Based on the output of an EXPLAIN query, the ShareLocks should be grabbed by both DELETE transactions in physical order.
The deadlock indicates that both queries locked rows in a different order.
If all that is correct, then somehow some simultaneous transaction has changed the physical order of rows. I see that an UPDATE can move a row to an earlier or later physical position, but in my application, the UPDATEs always remove rows from consideration by the DELETEs (because they're always extending a row's TTL). If the rows were previously in physical order, and you remove one, then you're still left with physical order. Similarly for DELETE. We're not doing any VACUUM or any other operation which you might expect to reorder rows.
Based on Avoiding PostgreSQL deadlocks when performing bulk update and delete operations, I tried to change the DELETE queries to:
DELETE FROM cache c
USING (
SELECT key
FROM cache
WHERE ttl IS NOT NULL AND now() > ttl
ORDER BY ttl ASC
FOR UPDATE
) del
WHERE del.key = c.key;
However, I'm still able to get deadlocks locally. So generally, how can two DELETE queries deadlock? Is it because they're locking in an undefined order, and if so, how do I enforce a specific order?
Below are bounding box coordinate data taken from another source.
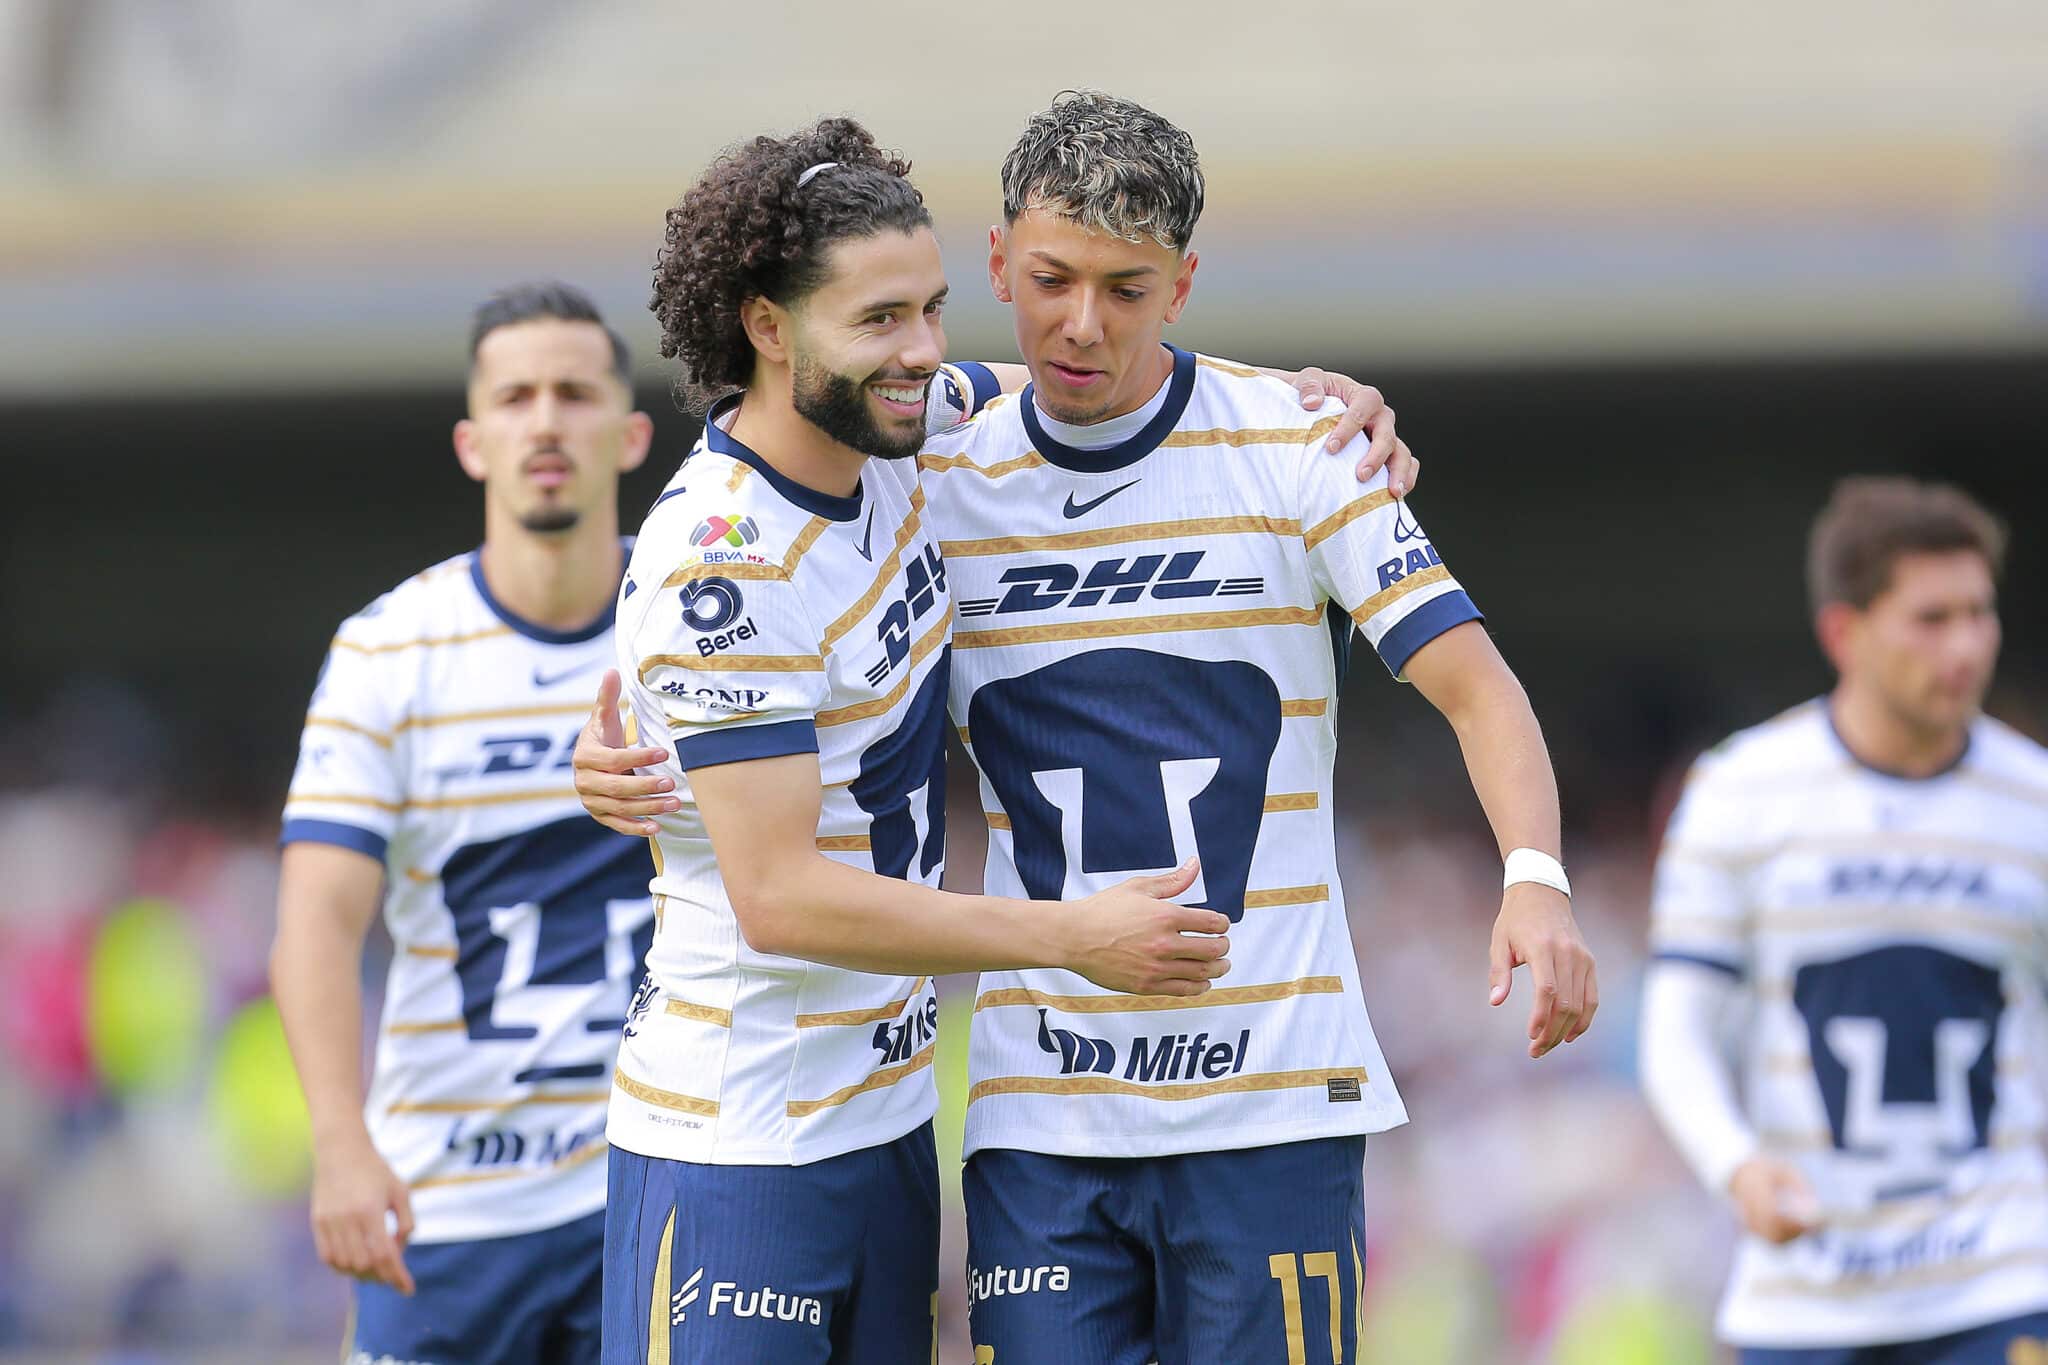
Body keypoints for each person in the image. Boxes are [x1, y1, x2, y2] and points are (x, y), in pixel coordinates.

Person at [581, 93, 1594, 1365]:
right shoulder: (919, 466)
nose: (1079, 323)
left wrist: (1537, 881)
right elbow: (714, 640)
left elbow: (1475, 681)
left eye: (1128, 288)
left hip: (1236, 1100)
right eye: (1050, 280)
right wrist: (630, 736)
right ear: (1005, 258)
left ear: (1181, 286)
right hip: (982, 1114)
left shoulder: (1273, 446)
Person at [272, 283, 658, 1364]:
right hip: (444, 1203)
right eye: (517, 396)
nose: (546, 421)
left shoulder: (694, 627)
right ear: (472, 440)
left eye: (575, 394)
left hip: (655, 1174)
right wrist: (340, 1145)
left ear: (630, 434)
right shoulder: (389, 651)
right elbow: (315, 923)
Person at [1641, 477, 2048, 1364]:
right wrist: (1736, 1166)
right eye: (1932, 618)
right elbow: (1675, 1027)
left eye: (1980, 613)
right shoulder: (1741, 790)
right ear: (1844, 632)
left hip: (2002, 1276)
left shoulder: (2035, 801)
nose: (1968, 645)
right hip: (1804, 1297)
You should instead ignore expired cache entries, so you will not depend on a frequent delete operation for cache expiration:
SELECT value
FROM cache
WHERE
key = 'Ethan is testing6460437'
and (ttl is null or ttl<now());
And have another job that periodically chooses keys to delete skipping already locked keys, which has to either force a well defined order of deleted row, or, better, skip already locked for update rows:
with delete_keys as (
select key from cache
where
ttl is not null
and now()>ttl
for update skip locked
)
delete from cache
where key in (select key from delete_keys);
If you can't schedule this periodically you should run this cleanup like randomly once every 1000 runs of your select query, like this:
create or replace function delete_expired_cache()
returns void
language sql
as $$
with delete_keys as (
select key from cache
where
ttl is not null
and now()>ttl
for update skip locked
)
delete from cache
where key in (select key from delete_keys);
$$;
SELECT value
FROM cache
WHERE
key = 'Ethan is testing6460437'
and (ttl is null or ttl<now());
select delete_expired_cache() where random()<0.001;
You should avoid writes, as they are expensive. Don't delete cache so often.
Also you should use timestamp with time zone type (or timestamptz for short) instead of simple timestamp - especially if you don't know why - a timestamp is not the thing most think it is - blame SQL standard.